» **PROBLEM TO SOLVE**
Scan the data below and give the number of lines that include the word "video", with no other words.

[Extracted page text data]
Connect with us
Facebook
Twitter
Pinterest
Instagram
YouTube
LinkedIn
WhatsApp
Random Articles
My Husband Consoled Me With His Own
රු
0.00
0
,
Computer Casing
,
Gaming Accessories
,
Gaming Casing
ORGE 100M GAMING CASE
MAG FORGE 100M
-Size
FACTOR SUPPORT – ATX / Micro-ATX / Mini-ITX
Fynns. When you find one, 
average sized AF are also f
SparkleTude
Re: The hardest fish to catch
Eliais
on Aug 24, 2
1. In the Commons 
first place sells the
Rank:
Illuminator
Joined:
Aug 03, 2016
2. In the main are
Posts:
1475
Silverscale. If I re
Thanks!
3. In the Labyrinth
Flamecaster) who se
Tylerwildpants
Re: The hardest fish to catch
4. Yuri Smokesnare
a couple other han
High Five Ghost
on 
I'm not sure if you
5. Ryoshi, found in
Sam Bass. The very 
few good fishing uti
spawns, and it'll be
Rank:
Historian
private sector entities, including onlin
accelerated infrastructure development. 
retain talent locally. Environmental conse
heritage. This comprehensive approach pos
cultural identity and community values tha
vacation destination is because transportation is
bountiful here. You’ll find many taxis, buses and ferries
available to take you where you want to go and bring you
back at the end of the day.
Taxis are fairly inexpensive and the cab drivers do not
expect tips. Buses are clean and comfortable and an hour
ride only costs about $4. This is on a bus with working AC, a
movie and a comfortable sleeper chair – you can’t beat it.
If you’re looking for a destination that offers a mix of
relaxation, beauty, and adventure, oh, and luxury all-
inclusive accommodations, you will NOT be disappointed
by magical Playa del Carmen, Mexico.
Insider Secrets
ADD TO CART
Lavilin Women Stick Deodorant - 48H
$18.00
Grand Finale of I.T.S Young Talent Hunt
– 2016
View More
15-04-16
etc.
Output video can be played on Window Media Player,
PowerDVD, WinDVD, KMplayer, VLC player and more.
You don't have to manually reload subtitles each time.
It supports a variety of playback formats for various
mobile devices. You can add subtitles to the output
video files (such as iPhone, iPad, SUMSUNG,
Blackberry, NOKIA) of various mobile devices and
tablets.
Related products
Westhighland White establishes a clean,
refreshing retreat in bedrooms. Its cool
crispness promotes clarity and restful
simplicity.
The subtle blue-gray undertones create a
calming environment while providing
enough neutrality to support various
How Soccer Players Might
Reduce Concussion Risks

» **YOUR RESPONSE**
2